Afin de mieux appréhender les phénomènes astronomiques abordés précédemment dans le blog, il m'a semblé important de revenir sur la théorie de la Relativité Générale formulée en 1915 par Einstein (la même approche paraît nécessaire pour la mécanique quantique, voir sujet mécanique quantique). J'ai longtemps hésité pour choisir le chapitre dans lequel faire figurer ce sujet : la physique ou l'astronomie ? En définitive, puisque la théorie de la Relativité Générale permet de comprendre et d'expliquer nombre de phénomènes astronomiques, j'ai retenu l'astronomie bien que, stricto sensu, cette théorie relève en réalité de la physique fondamentale. Il va de soi que je n'aborderai pas ici l'aspect mathématique de la question (j'en serais bien incapable) et c'est essentiellement son aspect applicatif que je vais m'efforcer de résumer.

FICHES EXTRAITES:
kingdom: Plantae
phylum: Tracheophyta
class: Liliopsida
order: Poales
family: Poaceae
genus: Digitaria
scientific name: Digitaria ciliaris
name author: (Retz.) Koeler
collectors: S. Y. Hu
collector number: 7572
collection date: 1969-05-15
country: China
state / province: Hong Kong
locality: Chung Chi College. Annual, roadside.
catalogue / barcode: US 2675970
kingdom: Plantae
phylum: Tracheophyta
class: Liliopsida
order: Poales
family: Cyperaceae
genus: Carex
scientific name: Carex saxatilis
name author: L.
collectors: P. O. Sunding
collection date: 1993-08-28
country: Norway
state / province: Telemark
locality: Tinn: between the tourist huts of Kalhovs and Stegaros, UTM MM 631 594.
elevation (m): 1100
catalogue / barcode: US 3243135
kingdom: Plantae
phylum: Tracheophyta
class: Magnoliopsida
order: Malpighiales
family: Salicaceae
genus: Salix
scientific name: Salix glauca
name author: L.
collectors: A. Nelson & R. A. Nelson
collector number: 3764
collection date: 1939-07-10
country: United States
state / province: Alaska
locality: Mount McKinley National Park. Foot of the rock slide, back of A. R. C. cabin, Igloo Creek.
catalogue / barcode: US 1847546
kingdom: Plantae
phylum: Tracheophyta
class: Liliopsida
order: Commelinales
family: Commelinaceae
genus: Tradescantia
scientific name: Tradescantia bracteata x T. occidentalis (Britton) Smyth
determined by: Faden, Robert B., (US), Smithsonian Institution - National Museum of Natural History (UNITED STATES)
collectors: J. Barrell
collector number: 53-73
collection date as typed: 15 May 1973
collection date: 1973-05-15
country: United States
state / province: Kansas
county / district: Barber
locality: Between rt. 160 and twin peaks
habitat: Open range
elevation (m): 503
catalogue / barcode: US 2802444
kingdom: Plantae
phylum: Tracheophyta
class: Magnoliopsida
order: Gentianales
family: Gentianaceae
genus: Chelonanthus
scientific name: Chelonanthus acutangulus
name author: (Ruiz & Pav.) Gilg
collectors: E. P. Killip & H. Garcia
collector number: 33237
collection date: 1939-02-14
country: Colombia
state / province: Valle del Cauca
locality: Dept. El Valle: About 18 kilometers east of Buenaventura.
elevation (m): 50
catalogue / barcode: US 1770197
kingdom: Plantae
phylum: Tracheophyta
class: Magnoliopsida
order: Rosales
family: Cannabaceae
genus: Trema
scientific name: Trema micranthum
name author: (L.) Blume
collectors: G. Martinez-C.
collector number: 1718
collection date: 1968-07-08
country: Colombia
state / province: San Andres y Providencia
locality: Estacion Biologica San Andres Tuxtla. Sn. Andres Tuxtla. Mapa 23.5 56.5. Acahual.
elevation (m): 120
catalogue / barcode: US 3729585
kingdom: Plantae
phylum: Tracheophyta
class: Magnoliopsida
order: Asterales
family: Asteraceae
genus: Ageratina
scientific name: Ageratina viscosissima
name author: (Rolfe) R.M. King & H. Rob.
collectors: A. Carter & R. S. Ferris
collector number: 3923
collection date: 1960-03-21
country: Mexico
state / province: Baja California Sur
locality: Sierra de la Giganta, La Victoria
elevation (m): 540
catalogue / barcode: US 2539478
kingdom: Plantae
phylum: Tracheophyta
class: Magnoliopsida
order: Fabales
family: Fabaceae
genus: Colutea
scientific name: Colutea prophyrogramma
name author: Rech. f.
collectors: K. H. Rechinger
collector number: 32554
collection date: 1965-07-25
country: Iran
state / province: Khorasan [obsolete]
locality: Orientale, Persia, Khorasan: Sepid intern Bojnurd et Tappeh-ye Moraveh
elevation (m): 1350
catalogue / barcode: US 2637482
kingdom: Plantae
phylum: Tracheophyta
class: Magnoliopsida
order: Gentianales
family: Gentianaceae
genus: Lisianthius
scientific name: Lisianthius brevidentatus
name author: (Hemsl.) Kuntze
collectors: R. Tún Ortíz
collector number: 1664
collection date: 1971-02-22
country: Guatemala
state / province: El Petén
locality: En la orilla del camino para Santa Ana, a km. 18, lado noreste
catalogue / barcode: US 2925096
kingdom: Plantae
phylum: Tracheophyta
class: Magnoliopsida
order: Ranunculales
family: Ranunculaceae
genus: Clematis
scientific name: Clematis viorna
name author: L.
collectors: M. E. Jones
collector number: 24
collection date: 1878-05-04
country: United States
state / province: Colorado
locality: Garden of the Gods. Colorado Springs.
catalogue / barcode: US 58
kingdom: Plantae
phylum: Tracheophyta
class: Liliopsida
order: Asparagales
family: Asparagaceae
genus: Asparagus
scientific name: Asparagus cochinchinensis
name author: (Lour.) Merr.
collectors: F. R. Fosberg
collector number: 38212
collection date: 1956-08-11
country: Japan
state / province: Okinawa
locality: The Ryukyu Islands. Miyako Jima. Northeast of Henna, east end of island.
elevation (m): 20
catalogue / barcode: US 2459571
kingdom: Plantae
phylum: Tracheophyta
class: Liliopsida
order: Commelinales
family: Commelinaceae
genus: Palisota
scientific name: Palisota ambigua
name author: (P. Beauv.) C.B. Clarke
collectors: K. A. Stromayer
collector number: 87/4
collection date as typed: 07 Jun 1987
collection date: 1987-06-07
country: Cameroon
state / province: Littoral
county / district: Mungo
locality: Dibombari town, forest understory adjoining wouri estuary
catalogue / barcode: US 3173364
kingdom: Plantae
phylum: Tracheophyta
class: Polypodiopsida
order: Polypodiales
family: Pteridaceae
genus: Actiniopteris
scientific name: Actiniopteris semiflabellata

CONSIGNES:
**1)** Pour chacune des affirmations suivantes, indiquez si elle concorde avec le texte sur la relativité générale, en répondant par oui ou par non et en citant à l'identique les mots du texte qui tranchent. (a) La théorie de la Relativité Générale date de 1915. (b) L'auteur a finalement placé ce sujet dans le chapitre consacré à la physique. (c) L'auteur prévoit de développer l'aspect mathématique de la théorie.
**2)** Restituez sans rien changer le passage du texte sur la relativité générale qui va de « Afin de mieux » à « m'efforcer de résumer. ».
**3)** Reprenez le texte sur la relativité générale à la suite de sa dernière phrase.

RÉPONSES:
**1)**
(a) Oui : « formulée en 1915 par Einstein ».
(b) Non : « j'ai retenu l'astronomie ».
(c) Non : « je n'aborderai pas ici l'aspect mathématique de la question ».

**2)**
Afin de mieux appréhender les phénomènes astronomiques abordés précédemment dans le blog, il m'a semblé important de revenir sur la théorie de la Relativité Générale formulée en 1915 par Einstein (la même approche paraît nécessaire pour la mécanique quantique, voir sujet mécanique quantique). J'ai longtemps hésité pour choisir le chapitre dans lequel faire figurer ce sujet : la physique ou l'astronomie ? En définitive, puisque la théorie de la Relativité Générale permet de comprendre et d'expliquer nombre de phénomènes astronomiques, j'ai retenu l'astronomie bien que, stricto sensu, cette théorie relève en réalité de la physique fondamentale. Il va de soi que je n'aborderai pas ici l'aspect mathématique de la question (j'en serais bien incapable) et c'est essentiellement son aspect applicatif que je vais m'efforcer de résumer.

**3)**
origine de la théorie
Nous connaissons tous le phénomène de la gravitation qui nous permet – c'est l'exemple le plus simple – de rester soudés à notre bonne vieille Terre. C'est également cette « force » qui explique que les planètes tournent autour des étoiles ; elle qui attire les galaxies pour peu qu'elles soient suffisamment proches et elle encore qui, d'une manière plus générale, permet l'expansion de l'univers. Dès la fin du XVIIème siècle, Newton, on le sait, proposa une explication au phénomène. Il bâtit une théorie de la mécanique qui, au lieu de s'appuyer exclusivement sur la vitesse comme ses prédécesseurs, se fondait sur l'accélération. Il spécula sur l'existence d'une force agissant à distance entre deux objets, par exemple entre la Terre et la Lune ; il affirma que cette force résultait de la position relative, à un instant donné, des deux intervenants et qu'elle dépendait de leurs propriétés sur le moment, cela quelle que soit la distance les séparant. La gravitation, selon Newton, était donc une force instantanée, se propageant à une vitesse infinie. C'est ce caractère instantané, immédiat qui rebutait Einstein : pour lui, aucune information ne pouvait se propager à une vitesse supérieure à celle de la lumière et c'est ce qu'il chercha à démontrer des 1905 dans sa théorie de la Relativité Restreinte. Sa théorie stipule que la simultanéité ne peut pas être définie puisqu'elle diffère d'un observateur à l'autre si ceux-ci sont animés d'une vitesse non nulle. Problème : comment dès lors intégrer la notion de gravitation ? Dès l'énoncé de sa loi de Relativité Restreinte, Einstein s'acharna à trouver une explication de la gravitation coïncidant avec sa théorie et cela l'amena, une dizaine d'années plus tard, à présenter une extension de sa première théorie afin de passer à un échelon plus vaste : c'est la théorie de la Relativité Générale.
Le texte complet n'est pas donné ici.